Liberal license. I like the MIT license, myself, but anything close is ok.
After I’d hacked something up myself, I was pointed to tut, which looks quite decent. It does everything with templates, which is cleaner than my cpp stuff. I’m no template guru, though, so I couldn’t figure out how to give names to tests. With tut, tests are numbered, which looks a bit annoying. Test 6 failed? What was test 6?
I carried on with my own hacked up framework, which seems to be approximately complete now.

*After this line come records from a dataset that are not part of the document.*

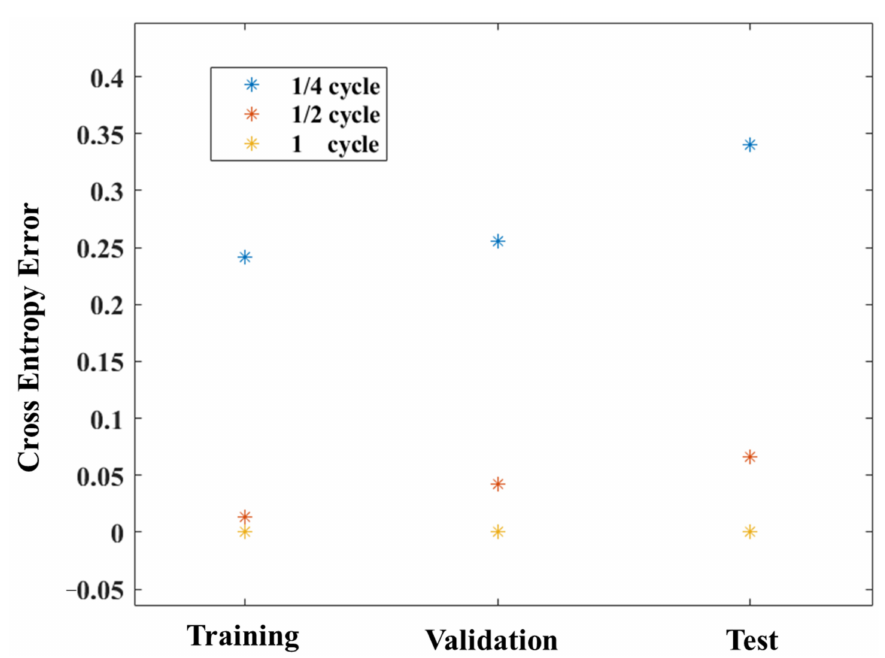
Figure 15. Fault location CEE by input cycle.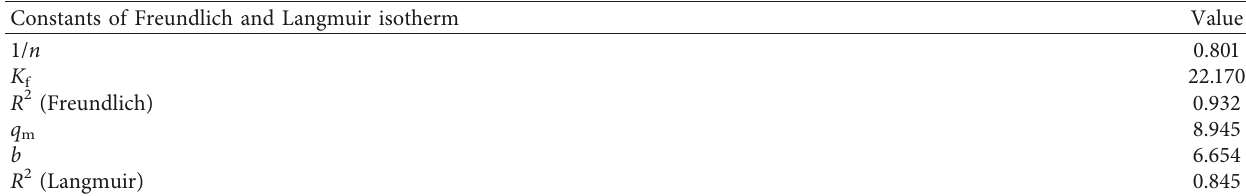
2 powders with different compositions.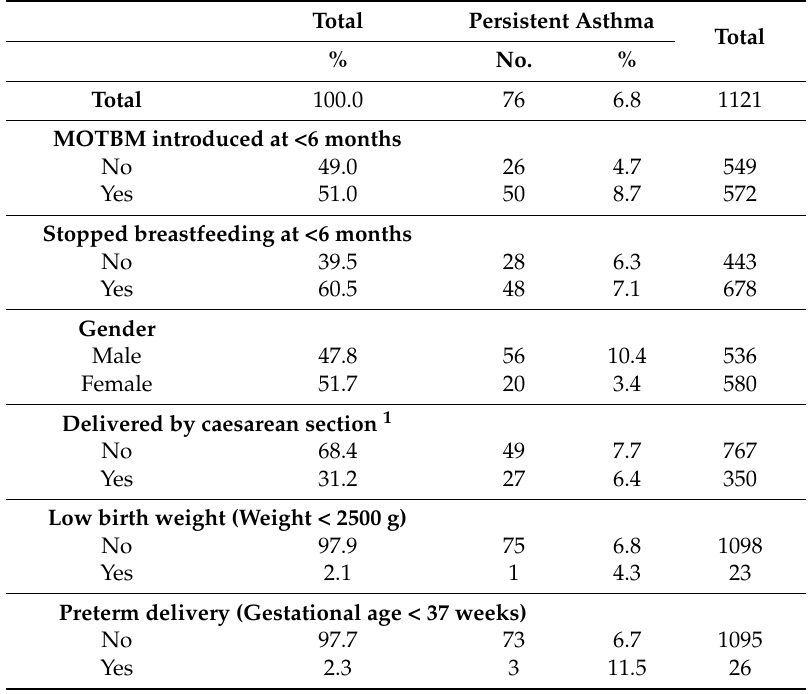
Table 1. Characteristics of children: overall and those with persistent asthma at end of follow-up.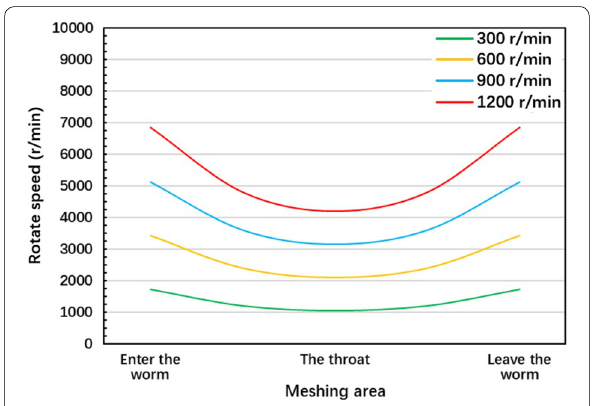
Figure 5 Roller rotation speed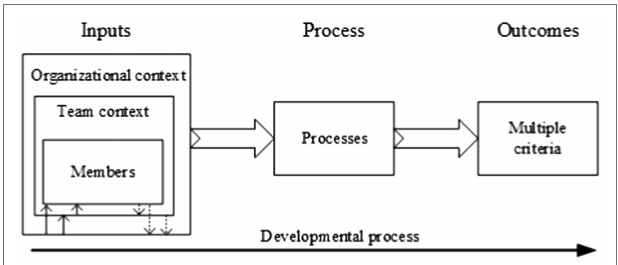
FIGURE 1 | The input-process-output model (Refers to Mathieu et al., 2008). Republished with permission of Sage Publication Inc. Journals from Mathieu et al. (2008); permission conveyed through Copyright Clearance Center,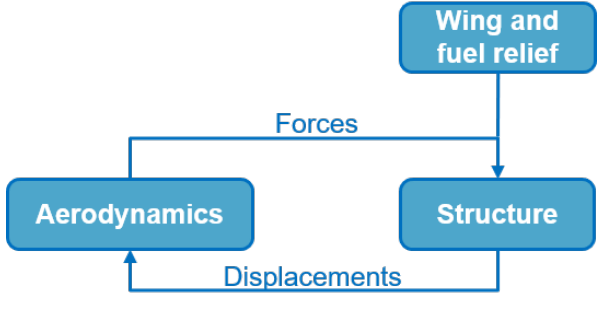
Figure 5. Static aeroelastic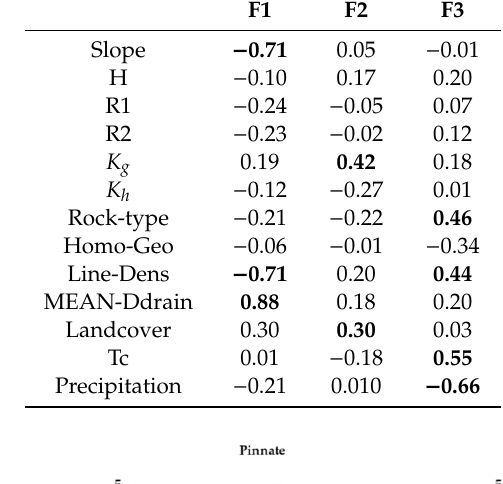
Table 5. Correlations between variables and discriminant functions of the total database (higher values are in bold).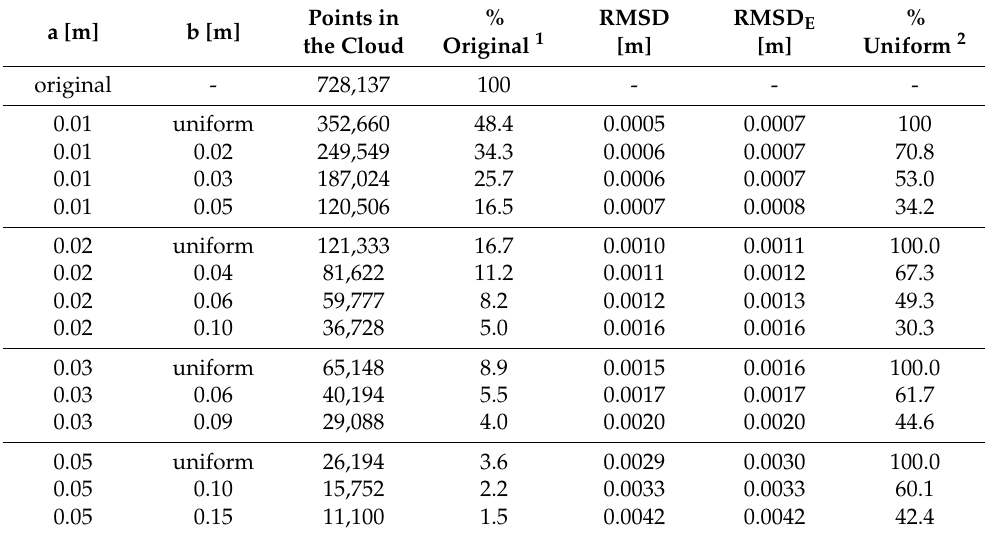
Table 2. Results of dilution of the Data 1 cloud—numbers of points and RMSDs (R = 0.05 m). Points a [m] b [m] a [m] b [m]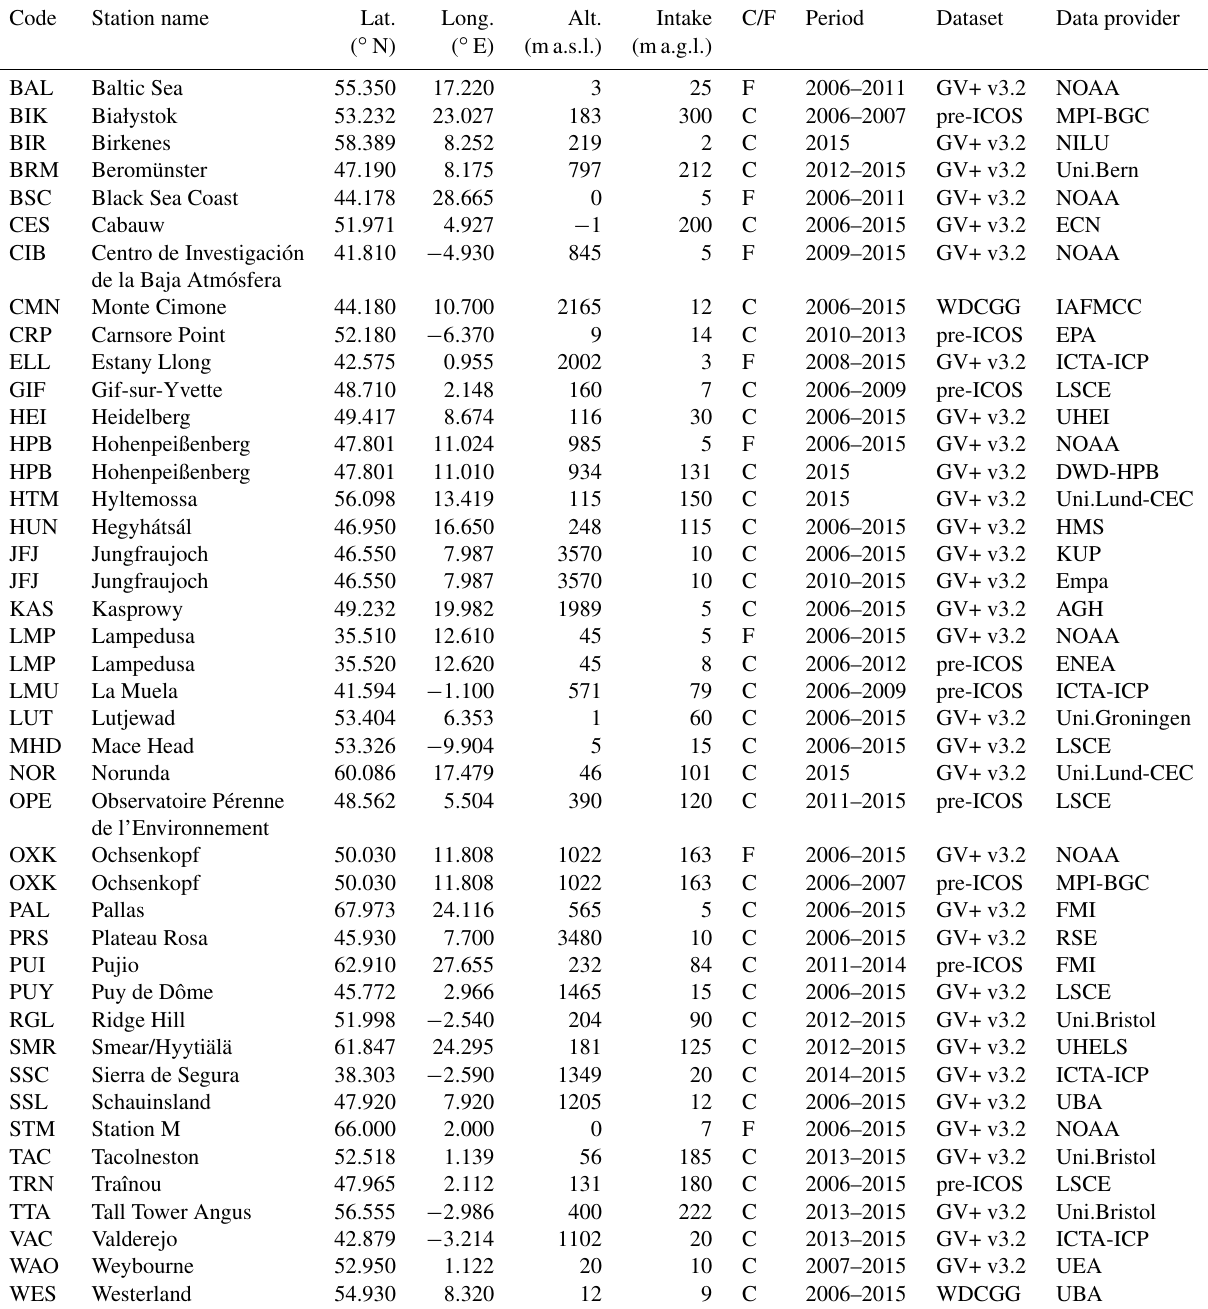
Table 1. Observation sites used in the inversions. Datasets with in situ continuous (C) as well as flask (F) measurements were taken from GLOBALVIEWplus ObsPack, WDCGG, and the EU-funded projects CarboEurope-IP, GHG-Europe and ICOS preparatory phase (all indi- cated as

I’ll ask the tut author if he knows whether it’ll be possible to add names to tests, and to compile all the tests into a shared library for running with a separate front-end.
Quick attempt at framework may be found
here.
With my framework, tests look like this:
#include "UnitTest.h"
#include "BankAccount.h"
UNIT_TESTS
TEST_DATA(BankAccount)
BankAccount account;
TEST_END_DATA(BankAccount)
TEST_SET_UP(BankAccount)
{
account.setBalance(3);
}
TEST_TEAR_DOWN(BankAccount)
{
account.setBalance(0);
}
TEST(BankAccount, InitialBalance)
{
ASSERT_EQUAL(account.balance(), 3);
}
TEST(BankAccount, Credit)
{
account.credit(100);
ASSERT_EQUAL(account.balance(), 103);
}
TEST(BankAccount, Debit)
{
account.debit(100);
ASSERT_EQUAL(account.balance(), -97);
}
TEST(BankAccount, Bogus)
{
account.debit(100);
ASSERT_EQUAL(account.balance(), -10000);
}
There are console-based and Qt-based test runners. The Qt version isn’t quite complete yet. It needs to show what went wrong in which test, and allow navigating to the source position, but it shows the general idea of what I’m trying to do.